En 1890, à l’époque de notre récit, le coup imprévu et hardi frappé à l’improviste par l’épée du Japon, n’avait pas encore démontré la faiblesse militaire de la Chine et hâté l’heure de la curée. Il n’avait pas donné raison, au moins jusqu’à un certain point, au paradoxe militaire de Prjévalsky, à savoir que 25 000 Cosaques suffiraient, lorsqu’on le voudrait, à conquérir le Céleste Empire. Les guerres soutenues en ce siècle contre lui par les puissances européennes en Extrême-Orient, n’avaient pas, par suite de circonstances accessoires et diverses, été aussi probantes qu’elles auraient pu l’être touchant sa faiblesse militaire. Lors de l’agression japonaise, l’issue de la lutte paraissait extrêmement douteuse, ou du moins personne ne croyait que le Japon, même appuyé par l’éducation et l’outillage européens, pût remporter un succès aussi décisif qu’il l’a fait.

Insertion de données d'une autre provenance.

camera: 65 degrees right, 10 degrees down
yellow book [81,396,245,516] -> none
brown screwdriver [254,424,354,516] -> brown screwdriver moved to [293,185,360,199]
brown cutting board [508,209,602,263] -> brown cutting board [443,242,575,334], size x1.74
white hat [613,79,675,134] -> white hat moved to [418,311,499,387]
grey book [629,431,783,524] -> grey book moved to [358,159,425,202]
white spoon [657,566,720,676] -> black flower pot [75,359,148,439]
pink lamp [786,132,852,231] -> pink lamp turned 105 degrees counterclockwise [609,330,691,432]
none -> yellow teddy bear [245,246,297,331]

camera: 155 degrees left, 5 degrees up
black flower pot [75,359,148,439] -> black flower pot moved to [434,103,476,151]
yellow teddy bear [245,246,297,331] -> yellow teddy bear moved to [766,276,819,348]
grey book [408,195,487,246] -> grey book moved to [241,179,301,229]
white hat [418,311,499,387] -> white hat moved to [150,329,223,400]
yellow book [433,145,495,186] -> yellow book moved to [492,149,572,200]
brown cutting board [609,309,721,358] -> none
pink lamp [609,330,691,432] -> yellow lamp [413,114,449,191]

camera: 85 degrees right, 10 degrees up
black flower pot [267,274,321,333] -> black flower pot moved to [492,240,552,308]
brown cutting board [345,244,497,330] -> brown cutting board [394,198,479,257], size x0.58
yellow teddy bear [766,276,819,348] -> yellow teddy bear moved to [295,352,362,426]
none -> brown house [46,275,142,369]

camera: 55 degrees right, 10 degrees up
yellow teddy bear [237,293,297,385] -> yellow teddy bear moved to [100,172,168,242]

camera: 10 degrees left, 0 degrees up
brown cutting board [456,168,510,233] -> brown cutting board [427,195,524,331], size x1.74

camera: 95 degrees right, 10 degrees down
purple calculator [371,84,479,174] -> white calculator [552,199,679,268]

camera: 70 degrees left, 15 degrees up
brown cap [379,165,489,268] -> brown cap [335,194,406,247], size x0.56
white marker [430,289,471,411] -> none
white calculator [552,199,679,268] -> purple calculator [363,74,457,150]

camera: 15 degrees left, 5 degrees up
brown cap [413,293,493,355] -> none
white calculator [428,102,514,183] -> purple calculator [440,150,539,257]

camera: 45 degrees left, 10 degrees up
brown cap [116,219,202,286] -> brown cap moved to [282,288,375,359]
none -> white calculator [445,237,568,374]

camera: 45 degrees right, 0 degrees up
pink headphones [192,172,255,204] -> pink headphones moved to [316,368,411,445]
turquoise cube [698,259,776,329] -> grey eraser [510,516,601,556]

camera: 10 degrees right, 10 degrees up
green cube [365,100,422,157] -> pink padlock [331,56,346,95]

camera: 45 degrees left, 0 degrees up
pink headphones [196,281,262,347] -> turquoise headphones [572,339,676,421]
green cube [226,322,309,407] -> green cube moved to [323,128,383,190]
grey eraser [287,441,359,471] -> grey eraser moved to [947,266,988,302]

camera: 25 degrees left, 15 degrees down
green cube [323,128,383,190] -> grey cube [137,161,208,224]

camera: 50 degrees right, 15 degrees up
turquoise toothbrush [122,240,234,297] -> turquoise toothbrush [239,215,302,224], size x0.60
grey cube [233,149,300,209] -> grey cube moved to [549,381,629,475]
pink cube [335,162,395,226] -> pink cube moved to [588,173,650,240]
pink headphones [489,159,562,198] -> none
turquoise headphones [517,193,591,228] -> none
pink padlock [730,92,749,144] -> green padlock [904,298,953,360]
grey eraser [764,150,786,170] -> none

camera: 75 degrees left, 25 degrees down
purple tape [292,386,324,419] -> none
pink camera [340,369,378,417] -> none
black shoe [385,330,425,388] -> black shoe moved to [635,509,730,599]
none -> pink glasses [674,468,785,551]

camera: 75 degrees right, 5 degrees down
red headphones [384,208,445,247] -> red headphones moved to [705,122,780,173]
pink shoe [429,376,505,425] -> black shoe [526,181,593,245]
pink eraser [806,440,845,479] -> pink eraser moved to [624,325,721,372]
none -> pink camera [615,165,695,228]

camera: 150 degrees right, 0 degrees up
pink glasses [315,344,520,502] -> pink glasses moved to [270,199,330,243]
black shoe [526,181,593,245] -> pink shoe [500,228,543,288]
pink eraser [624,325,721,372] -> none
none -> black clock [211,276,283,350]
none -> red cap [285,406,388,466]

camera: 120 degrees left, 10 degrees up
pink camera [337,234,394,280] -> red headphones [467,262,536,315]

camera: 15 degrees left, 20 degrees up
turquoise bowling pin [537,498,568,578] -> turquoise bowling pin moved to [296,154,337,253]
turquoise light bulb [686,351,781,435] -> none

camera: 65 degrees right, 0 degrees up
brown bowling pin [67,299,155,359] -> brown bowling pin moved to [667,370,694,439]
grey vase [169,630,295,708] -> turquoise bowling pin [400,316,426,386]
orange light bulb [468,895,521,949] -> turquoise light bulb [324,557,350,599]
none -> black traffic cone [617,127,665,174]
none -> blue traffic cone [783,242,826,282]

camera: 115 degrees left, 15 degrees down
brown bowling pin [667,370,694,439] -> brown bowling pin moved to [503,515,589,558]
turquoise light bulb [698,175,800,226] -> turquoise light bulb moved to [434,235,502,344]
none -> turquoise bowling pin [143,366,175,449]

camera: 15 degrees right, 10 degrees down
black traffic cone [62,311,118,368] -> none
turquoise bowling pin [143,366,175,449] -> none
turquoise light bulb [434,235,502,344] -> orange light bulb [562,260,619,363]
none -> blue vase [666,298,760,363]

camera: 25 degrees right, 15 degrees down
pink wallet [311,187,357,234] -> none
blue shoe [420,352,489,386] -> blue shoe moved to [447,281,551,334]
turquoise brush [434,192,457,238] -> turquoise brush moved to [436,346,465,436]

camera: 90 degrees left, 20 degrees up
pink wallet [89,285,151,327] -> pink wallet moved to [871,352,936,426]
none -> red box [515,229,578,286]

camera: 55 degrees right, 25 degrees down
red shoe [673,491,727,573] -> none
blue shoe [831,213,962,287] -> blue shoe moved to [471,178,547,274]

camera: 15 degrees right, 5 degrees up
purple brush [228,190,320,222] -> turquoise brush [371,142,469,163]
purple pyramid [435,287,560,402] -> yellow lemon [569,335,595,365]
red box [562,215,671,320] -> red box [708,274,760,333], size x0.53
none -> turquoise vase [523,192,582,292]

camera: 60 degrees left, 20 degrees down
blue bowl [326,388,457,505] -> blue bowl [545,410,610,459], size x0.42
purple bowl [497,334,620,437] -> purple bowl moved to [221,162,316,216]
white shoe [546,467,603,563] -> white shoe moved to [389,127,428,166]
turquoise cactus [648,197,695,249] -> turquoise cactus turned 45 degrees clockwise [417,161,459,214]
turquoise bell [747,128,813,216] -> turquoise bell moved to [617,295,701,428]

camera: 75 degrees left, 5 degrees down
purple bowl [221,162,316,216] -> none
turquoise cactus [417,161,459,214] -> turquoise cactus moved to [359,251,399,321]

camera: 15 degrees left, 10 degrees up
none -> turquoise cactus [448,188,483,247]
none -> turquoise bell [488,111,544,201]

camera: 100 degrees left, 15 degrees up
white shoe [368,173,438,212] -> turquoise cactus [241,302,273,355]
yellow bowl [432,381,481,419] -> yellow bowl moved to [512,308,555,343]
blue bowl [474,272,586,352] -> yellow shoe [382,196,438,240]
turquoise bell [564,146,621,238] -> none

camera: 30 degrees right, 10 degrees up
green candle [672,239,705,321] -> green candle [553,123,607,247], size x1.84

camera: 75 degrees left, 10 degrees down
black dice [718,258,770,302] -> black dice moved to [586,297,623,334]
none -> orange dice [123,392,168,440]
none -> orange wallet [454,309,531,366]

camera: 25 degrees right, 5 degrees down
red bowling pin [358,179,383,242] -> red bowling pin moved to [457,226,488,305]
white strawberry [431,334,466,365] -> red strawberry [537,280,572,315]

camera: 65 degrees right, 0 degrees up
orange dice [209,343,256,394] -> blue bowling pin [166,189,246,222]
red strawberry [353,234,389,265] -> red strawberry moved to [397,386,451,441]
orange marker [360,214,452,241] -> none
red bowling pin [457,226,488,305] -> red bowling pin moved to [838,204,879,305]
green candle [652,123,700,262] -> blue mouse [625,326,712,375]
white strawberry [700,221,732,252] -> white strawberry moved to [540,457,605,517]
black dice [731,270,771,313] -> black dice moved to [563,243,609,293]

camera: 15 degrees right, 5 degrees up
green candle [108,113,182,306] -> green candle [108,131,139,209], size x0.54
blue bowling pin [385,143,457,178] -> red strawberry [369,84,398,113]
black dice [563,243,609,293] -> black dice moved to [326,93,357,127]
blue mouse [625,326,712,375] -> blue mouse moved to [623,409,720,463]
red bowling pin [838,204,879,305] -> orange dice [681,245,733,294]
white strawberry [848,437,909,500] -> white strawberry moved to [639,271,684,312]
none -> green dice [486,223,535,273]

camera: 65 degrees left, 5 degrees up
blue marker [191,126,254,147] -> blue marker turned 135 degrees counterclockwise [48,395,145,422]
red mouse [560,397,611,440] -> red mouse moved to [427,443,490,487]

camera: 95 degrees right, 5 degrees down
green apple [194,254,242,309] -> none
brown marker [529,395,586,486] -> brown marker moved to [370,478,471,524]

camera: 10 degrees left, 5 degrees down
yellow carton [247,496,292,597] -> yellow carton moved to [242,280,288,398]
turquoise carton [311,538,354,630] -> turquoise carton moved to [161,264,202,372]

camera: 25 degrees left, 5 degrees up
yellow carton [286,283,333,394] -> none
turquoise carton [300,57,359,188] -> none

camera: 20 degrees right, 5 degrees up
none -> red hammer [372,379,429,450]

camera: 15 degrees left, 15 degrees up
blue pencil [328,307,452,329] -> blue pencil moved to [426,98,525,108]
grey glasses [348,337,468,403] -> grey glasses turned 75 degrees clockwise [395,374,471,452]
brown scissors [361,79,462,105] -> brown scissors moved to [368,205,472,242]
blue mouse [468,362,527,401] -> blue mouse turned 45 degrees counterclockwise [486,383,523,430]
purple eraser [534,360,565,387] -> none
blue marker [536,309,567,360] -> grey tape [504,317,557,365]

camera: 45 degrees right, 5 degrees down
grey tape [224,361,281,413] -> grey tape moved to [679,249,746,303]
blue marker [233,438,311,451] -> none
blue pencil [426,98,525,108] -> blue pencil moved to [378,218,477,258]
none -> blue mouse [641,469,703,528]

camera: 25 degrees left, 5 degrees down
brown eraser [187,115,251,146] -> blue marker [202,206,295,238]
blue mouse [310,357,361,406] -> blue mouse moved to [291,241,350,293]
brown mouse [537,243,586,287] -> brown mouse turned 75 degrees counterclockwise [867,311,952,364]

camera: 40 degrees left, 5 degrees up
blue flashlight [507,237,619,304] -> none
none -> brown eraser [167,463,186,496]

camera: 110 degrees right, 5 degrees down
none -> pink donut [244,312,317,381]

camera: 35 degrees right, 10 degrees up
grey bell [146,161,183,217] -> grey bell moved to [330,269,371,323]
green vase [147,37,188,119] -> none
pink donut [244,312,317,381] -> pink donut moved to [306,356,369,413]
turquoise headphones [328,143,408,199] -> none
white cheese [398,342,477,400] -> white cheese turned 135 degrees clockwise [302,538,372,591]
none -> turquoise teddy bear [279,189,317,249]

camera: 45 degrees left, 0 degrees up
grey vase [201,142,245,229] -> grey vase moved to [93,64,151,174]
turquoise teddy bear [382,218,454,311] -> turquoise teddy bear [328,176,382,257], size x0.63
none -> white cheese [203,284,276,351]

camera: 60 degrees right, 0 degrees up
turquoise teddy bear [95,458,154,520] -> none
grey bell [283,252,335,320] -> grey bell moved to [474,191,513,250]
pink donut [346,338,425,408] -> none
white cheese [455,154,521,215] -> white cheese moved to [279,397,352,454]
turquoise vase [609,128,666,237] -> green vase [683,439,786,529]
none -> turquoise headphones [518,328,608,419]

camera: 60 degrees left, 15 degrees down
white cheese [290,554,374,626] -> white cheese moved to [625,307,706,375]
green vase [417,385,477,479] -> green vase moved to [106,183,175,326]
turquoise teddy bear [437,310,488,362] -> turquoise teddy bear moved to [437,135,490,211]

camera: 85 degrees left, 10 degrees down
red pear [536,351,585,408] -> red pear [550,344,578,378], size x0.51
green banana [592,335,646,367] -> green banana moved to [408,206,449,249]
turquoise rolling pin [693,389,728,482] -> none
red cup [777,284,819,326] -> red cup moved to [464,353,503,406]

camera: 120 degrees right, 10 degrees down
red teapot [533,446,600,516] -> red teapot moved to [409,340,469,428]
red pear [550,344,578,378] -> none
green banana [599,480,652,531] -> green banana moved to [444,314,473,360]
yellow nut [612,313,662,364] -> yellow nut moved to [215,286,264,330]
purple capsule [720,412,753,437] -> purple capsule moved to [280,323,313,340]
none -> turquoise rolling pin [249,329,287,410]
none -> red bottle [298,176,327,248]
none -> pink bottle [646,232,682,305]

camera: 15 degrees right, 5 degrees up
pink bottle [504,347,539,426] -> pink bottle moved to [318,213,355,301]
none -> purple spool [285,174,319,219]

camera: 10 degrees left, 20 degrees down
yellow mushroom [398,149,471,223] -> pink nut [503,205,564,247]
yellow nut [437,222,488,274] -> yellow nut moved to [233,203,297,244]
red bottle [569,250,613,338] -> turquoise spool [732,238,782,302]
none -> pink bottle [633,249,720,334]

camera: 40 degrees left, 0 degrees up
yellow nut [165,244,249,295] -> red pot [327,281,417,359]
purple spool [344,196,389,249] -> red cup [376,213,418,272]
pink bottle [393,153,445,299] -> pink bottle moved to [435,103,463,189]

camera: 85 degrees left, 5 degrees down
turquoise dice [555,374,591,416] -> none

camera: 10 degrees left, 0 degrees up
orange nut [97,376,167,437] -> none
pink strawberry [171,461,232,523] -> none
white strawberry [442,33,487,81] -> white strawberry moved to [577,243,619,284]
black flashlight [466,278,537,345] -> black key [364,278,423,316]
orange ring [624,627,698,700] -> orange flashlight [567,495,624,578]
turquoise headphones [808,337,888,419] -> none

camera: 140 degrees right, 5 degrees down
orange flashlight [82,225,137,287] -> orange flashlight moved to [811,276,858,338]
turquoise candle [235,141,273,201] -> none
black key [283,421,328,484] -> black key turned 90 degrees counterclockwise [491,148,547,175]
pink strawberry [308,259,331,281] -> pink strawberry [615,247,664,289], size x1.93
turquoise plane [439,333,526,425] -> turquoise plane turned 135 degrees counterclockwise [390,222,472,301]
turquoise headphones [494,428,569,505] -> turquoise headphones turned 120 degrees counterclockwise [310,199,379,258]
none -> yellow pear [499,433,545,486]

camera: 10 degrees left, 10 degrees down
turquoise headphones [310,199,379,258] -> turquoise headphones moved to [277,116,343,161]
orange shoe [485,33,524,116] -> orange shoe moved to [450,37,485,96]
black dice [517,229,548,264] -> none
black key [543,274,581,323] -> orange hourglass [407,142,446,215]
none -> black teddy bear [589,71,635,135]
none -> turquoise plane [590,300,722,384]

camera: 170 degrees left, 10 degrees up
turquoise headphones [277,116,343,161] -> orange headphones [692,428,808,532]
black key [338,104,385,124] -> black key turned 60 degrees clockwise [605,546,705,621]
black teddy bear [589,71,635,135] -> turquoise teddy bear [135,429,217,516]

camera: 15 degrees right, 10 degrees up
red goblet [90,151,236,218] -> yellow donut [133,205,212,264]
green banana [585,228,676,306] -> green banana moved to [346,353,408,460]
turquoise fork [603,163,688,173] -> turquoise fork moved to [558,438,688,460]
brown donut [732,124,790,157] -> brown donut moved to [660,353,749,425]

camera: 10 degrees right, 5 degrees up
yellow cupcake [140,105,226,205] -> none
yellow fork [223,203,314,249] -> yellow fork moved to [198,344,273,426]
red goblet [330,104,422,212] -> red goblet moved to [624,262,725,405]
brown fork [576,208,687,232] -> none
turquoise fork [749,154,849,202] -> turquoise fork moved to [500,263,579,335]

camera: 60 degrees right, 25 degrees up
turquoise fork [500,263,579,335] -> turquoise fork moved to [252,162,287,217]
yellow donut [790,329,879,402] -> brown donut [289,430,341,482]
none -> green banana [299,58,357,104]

Pour ce qui est de mon opinion personnelle, telle qu’elle était déjà alors, dès 1890, et telle qu’elle a été aussi un peu plus tard, lorsque j’ai pu étudier la Chine de plus près, en la voyant en quelque sorte par son envers et non par la façade qu’elle montre à l’Europe le long du littoral ; quant à mon opinion, dis-je, je ne saurais la développer ici sans sortir du sujet actuel.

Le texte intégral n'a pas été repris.